**DATA LISTING**
-.-.-

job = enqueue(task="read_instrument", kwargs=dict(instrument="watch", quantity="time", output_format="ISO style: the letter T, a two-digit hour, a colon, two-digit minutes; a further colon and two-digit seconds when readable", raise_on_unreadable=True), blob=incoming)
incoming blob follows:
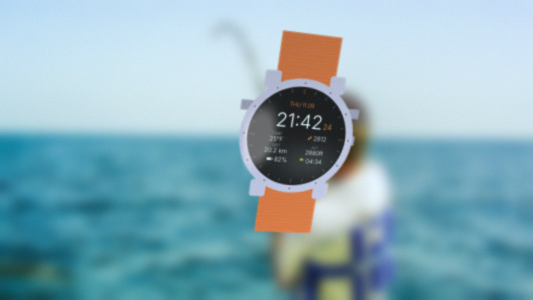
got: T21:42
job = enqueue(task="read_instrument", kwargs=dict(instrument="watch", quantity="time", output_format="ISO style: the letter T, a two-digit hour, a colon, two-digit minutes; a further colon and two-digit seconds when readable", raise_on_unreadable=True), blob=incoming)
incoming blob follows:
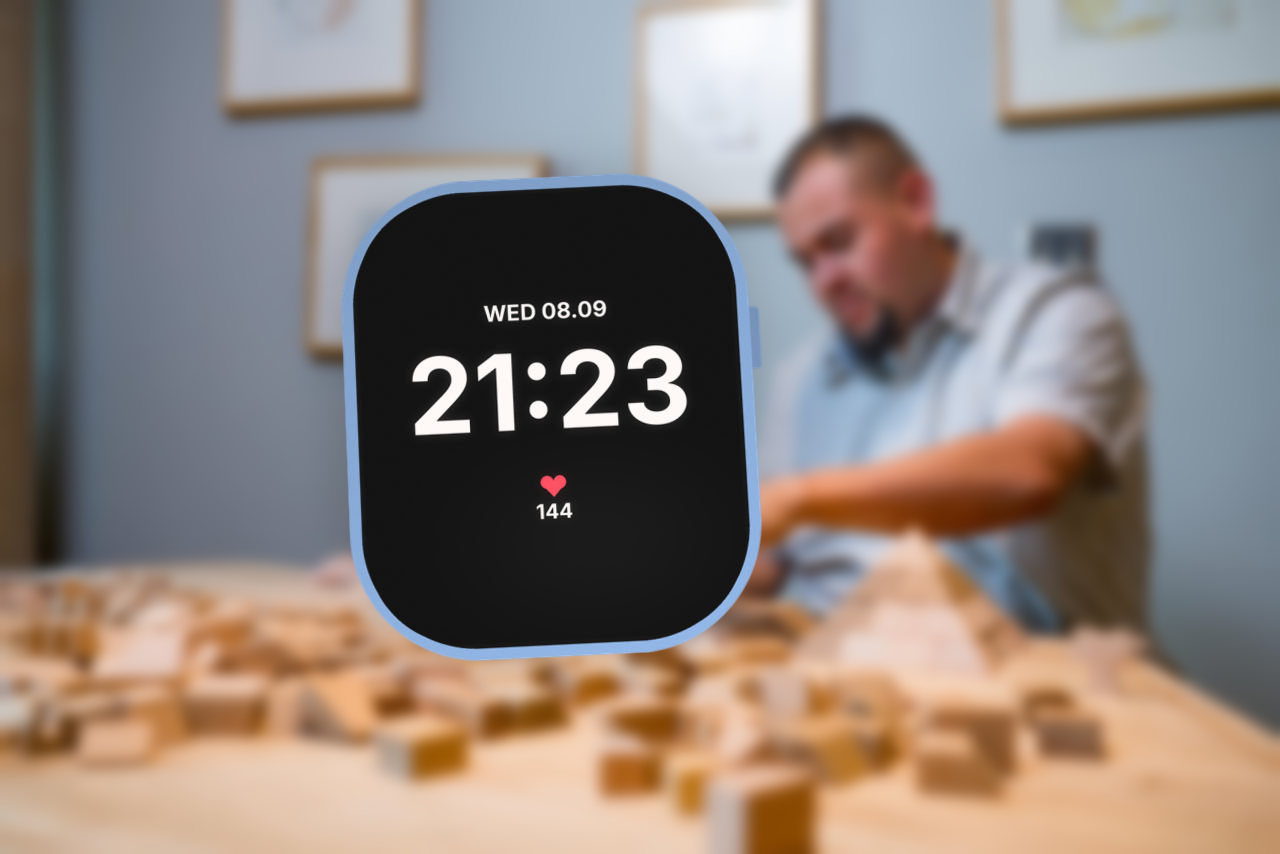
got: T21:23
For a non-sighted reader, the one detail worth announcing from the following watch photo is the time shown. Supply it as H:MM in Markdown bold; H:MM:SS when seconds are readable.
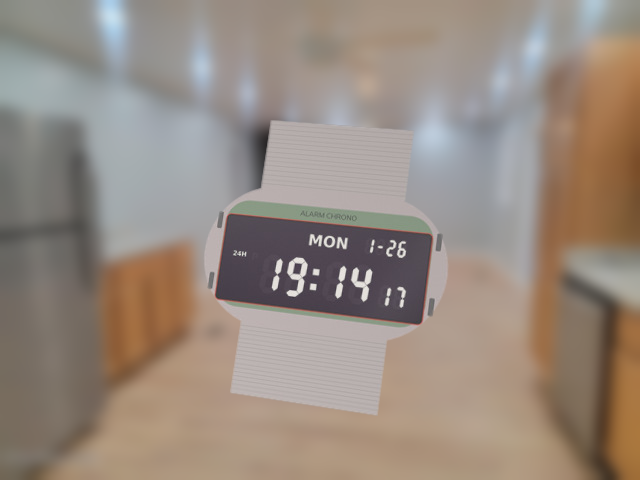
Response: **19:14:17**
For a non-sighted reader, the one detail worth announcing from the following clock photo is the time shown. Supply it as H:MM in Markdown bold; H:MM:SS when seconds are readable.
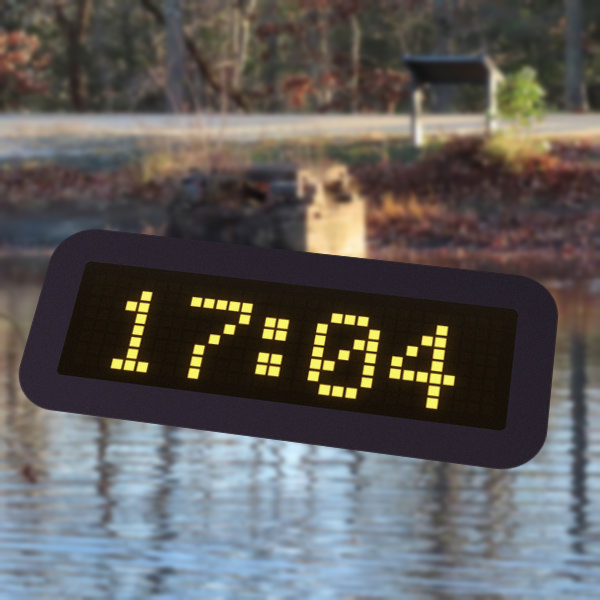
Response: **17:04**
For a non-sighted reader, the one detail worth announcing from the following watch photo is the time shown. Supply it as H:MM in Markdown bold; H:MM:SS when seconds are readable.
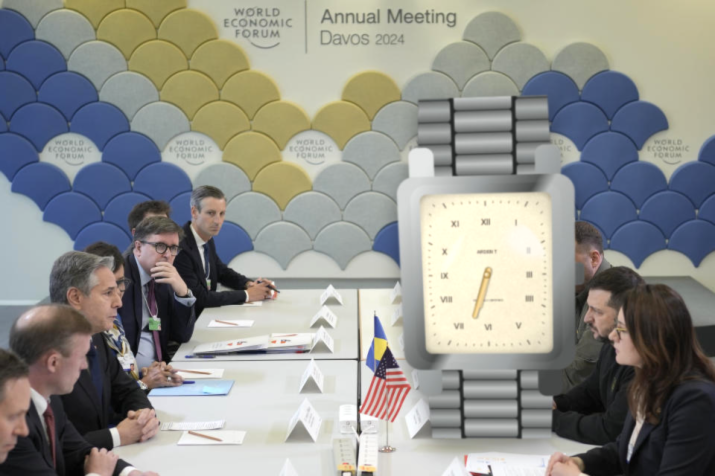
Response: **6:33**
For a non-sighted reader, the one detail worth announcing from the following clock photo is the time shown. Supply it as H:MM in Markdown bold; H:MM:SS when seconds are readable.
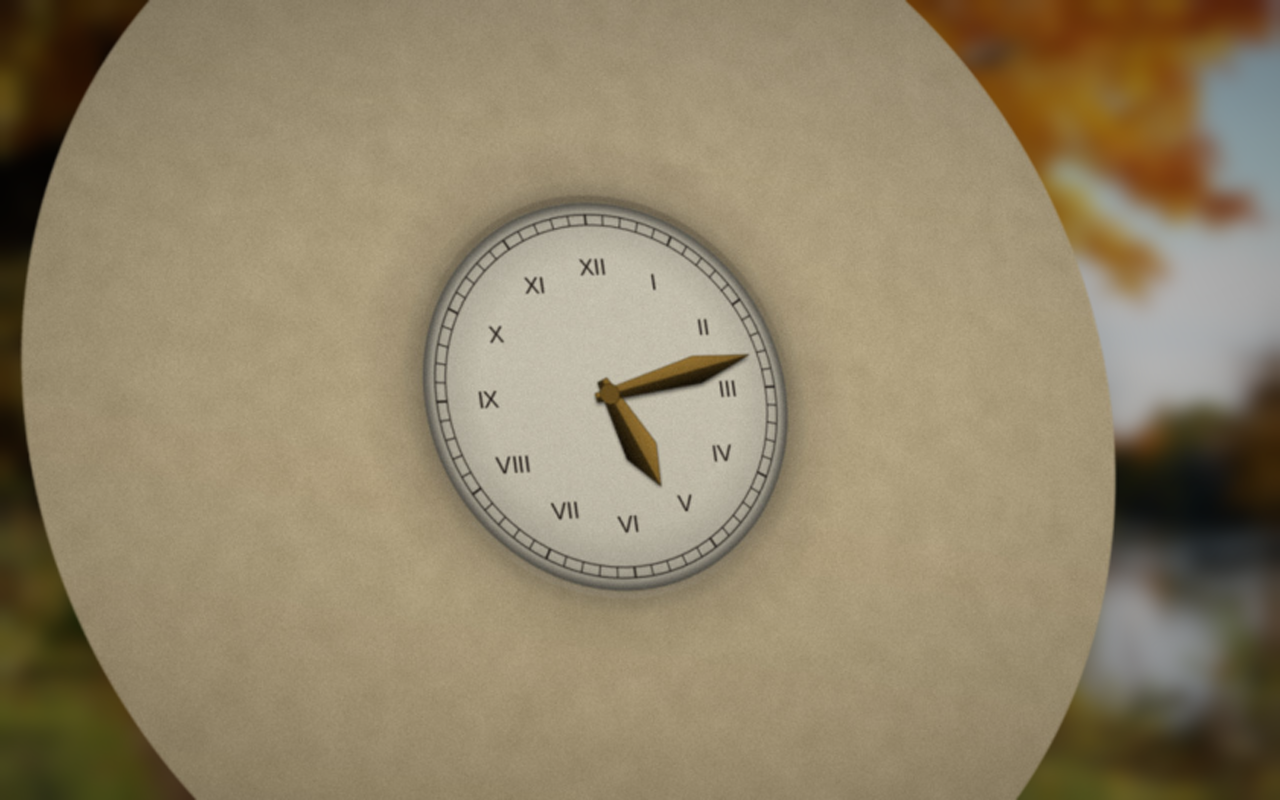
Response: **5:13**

-.-.-

**EXERCISE OBJECTIVE**
Please turn every line of the items above into a numbered list, leaving out blank lines and the pictures.

**EXERCISE OUTPUT**
1. job = enqueue(task="read_instrument", kwargs=dict(instrument="watch", quantity="time", output_format="ISO style: the letter T, a two-digit hour, a colon, two-digit minutes; a further colon and two-digit seconds when readable", raise_on_unreadable=True), blob=incoming)
2. incoming blob follows:
3. got: T21:42
4. job = enqueue(task="read_instrument", kwargs=dict(instrument="watch", quantity="time", output_format="ISO style: the letter T, a two-digit hour, a colon, two-digit minutes; a further colon and two-digit seconds when readable", raise_on_unreadable=True), blob=incoming)
5. incoming blob follows:
6. got: T21:23
7. For a non-sighted reader, the one detail worth announcing from the following watch photo is the time shown. Supply it as H:MM in Markdown bold; H:MM:SS when seconds are readable.
8. Response: **19:14:17**
9. For a non-sighted reader, the one detail worth announcing from the following clock photo is the time shown. Supply it as H:MM in Markdown bold; H:MM:SS when seconds are readable.
10. Response: **17:04**
11. For a non-sighted reader, the one detail worth announcing from the following watch photo is the time shown. Supply it as H:MM in Markdown bold; H:MM:SS when seconds are readable.
12. Response: **6:33**
13. For a non-sighted reader, the one detail worth announcing from the following clock photo is the time shown. Supply it as H:MM in Markdown bold; H:MM:SS when seconds are readable.
14. Response: **5:13**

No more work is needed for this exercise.